▸ **Work required**: Copy the lines of the items below word for word, starting at the line that contains "family: Turdidae" and ending at the line that contains "scientific name: Ophiocordyceps robertsii", with both of those lines included.

(Stored items from a collection)
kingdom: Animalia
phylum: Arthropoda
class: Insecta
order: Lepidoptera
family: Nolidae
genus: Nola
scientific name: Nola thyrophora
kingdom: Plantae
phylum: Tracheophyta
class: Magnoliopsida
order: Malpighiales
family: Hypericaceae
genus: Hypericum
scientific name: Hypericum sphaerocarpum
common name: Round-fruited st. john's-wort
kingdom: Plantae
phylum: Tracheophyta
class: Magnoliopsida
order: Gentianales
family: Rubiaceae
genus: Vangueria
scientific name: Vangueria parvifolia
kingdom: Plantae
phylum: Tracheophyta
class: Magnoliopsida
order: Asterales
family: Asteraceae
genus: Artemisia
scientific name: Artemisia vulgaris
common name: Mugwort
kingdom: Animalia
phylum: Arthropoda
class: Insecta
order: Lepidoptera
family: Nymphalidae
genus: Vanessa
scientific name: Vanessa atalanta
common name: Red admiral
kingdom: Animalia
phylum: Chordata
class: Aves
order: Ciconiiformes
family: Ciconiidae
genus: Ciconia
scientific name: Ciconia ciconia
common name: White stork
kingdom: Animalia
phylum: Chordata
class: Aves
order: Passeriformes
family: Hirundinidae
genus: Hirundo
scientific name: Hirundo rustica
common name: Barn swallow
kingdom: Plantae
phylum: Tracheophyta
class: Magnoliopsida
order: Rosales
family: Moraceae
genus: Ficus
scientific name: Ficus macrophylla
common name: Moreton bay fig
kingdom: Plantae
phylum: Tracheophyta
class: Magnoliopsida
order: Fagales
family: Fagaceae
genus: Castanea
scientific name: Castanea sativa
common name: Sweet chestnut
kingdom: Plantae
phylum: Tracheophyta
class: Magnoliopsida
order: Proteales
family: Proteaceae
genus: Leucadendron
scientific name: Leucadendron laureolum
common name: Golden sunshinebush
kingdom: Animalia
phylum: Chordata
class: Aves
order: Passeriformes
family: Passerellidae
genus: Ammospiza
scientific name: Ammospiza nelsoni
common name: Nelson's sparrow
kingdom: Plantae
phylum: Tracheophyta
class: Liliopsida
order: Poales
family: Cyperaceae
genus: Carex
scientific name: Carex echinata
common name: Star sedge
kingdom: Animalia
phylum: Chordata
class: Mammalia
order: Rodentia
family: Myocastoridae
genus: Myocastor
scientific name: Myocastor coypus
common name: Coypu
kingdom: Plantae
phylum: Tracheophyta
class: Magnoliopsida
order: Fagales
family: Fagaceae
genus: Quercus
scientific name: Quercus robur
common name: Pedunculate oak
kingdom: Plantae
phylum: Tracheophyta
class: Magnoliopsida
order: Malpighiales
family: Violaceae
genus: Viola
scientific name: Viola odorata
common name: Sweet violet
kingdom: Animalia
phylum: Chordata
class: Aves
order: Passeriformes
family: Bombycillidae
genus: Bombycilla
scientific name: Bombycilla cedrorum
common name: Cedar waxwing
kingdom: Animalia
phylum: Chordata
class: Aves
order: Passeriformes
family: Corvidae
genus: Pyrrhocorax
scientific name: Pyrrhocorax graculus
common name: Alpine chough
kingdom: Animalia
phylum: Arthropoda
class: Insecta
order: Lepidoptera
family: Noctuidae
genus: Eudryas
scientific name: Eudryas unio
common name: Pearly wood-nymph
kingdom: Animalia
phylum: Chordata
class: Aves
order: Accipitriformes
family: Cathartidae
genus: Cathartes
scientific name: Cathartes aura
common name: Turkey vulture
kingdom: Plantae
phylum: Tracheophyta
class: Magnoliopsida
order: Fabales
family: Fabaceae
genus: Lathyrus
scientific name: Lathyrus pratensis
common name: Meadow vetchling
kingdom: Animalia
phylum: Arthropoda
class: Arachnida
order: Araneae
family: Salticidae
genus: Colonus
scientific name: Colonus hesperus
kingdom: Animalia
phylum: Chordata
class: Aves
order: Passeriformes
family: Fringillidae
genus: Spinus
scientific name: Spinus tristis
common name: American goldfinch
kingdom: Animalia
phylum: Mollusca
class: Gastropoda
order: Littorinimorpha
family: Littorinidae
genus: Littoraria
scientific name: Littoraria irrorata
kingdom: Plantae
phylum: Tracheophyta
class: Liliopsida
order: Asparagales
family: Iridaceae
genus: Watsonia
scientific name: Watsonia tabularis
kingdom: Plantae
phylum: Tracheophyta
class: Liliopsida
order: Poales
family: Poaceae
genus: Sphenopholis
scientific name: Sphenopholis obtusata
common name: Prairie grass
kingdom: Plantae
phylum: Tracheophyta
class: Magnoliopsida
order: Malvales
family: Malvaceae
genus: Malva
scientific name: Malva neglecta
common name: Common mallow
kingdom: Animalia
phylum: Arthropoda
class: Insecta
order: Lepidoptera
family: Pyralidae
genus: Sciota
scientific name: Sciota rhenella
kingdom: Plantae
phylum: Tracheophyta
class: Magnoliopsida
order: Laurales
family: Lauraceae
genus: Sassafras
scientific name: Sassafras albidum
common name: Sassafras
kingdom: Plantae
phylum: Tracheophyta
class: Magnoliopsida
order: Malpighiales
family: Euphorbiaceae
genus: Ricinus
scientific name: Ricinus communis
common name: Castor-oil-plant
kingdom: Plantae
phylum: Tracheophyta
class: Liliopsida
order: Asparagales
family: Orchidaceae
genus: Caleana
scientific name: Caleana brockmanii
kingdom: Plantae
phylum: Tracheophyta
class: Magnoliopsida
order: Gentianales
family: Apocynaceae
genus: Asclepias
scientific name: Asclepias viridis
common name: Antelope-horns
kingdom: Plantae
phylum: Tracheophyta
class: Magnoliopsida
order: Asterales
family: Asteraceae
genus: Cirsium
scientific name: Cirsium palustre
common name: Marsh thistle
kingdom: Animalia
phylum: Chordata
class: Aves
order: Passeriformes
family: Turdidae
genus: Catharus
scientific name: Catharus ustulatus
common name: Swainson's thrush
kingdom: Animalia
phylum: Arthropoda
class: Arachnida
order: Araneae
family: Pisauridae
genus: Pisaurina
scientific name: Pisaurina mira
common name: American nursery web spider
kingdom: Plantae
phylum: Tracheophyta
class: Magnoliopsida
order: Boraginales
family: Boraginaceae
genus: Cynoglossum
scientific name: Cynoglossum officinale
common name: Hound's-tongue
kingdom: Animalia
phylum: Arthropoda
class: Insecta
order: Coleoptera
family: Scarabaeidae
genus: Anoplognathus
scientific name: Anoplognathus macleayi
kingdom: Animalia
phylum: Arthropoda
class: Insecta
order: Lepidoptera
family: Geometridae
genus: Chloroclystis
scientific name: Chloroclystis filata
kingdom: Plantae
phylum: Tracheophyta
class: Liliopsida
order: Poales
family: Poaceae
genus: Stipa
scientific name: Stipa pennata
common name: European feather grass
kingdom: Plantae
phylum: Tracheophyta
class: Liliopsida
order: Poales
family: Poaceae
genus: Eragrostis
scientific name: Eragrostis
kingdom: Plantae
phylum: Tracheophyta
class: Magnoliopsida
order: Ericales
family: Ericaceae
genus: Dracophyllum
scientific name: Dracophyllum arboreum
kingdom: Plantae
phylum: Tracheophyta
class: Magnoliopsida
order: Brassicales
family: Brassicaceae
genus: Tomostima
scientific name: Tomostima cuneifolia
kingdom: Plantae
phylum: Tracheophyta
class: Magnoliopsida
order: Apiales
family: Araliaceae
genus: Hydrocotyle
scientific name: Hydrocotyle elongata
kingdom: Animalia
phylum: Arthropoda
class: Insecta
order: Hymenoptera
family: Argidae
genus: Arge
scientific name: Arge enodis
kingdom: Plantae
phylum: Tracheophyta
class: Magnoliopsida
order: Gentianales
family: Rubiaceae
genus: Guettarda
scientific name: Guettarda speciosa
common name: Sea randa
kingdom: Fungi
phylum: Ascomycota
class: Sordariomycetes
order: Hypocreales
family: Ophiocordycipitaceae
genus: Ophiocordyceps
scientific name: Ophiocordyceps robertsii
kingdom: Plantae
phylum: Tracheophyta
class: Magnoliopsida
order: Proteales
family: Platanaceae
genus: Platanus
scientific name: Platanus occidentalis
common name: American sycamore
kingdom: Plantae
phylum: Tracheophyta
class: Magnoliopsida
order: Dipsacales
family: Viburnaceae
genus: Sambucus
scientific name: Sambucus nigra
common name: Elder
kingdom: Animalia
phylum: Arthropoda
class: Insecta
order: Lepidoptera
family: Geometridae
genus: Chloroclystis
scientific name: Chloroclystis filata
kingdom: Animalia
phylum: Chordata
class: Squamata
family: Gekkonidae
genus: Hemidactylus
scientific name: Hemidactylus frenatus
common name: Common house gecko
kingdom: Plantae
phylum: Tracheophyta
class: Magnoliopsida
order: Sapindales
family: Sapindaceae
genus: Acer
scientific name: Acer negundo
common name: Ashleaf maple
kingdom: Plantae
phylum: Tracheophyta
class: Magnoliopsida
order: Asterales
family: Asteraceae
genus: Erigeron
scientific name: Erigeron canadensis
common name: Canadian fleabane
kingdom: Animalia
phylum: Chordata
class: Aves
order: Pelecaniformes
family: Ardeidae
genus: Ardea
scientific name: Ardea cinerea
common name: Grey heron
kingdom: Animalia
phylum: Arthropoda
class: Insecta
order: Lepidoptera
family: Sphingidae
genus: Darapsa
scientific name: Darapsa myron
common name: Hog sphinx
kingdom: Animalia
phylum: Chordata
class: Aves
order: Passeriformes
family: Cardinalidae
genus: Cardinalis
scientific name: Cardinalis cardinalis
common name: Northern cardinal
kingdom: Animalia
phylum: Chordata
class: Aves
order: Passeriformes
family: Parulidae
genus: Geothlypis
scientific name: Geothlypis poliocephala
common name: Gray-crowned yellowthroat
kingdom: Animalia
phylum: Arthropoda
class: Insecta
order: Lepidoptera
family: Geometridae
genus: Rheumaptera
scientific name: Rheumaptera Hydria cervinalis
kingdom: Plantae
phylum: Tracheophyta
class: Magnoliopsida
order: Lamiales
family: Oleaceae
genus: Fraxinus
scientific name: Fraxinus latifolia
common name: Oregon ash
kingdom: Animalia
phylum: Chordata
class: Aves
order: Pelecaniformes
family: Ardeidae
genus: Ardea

▸ **Result below**:
family: Turdidae
genus: Catharus
scientific name: Catharus ustulatus
common name: Swainson's thrush
kingdom: Animalia
phylum: Arthropoda
class: Arachnida
order: Araneae
family: Pisauridae
genus: Pisaurina
scientific name: Pisaurina mira
common name: American nursery web spider
kingdom: Plantae
phylum: Tracheophyta
class: Magnoliopsida
order: Boraginales
family: Boraginaceae
genus: Cynoglossum
scientific name: Cynoglossum officinale
common name: Hound's-tongue
kingdom: Animalia
phylum: Arthropoda
class: Insecta
order: Coleoptera
family: Scarabaeidae
genus: Anoplognathus
scientific name: Anoplognathus macleayi
kingdom: Animalia
phylum: Arthropoda
class: Insecta
order: Lepidoptera
family: Geometridae
genus: Chloroclystis
scientific name: Chloroclystis filata
kingdom: Plantae
phylum: Tracheophyta
class: Liliopsida
order: Poales
family: Poaceae
genus: Stipa
scientific name: Stipa pennata
common name: European feather grass
kingdom: Plantae
phylum: Tracheophyta
class: Liliopsida
order: Poales
family: Poaceae
genus: Eragrostis
scientific name: Eragrostis
kingdom: Plantae
phylum: Tracheophyta
class: Magnoliopsida
order: Ericales
family: Ericaceae
genus: Dracophyllum
scientific name: Dracophyllum arboreum
kingdom: Plantae
phylum: Tracheophyta
class: Magnoliopsida
order: Brassicales
family: Brassicaceae
genus: Tomostima
scientific name: Tomostima cuneifolia
kingdom: Plantae
phylum: Tracheophyta
class: Magnoliopsida
order: Apiales
family: Araliaceae
genus: Hydrocotyle
scientific name: Hydrocotyle elongata
kingdom: Animalia
phylum: Arthropoda
class: Insecta
order: Hymenoptera
family: Argidae
genus: Arge
scientific name: Arge enodis
kingdom: Plantae
phylum: Tracheophyta
class: Magnoliopsida
order: Gentianales
family: Rubiaceae
genus: Guettarda
scientific name: Guettarda speciosa
common name: Sea randa
kingdom: Fungi
phylum: Ascomycota
class: Sordariomycetes
order: Hypocreales
family: Ophiocordycipitaceae
genus: Ophiocordyceps
scientific name: Ophiocordyceps robertsii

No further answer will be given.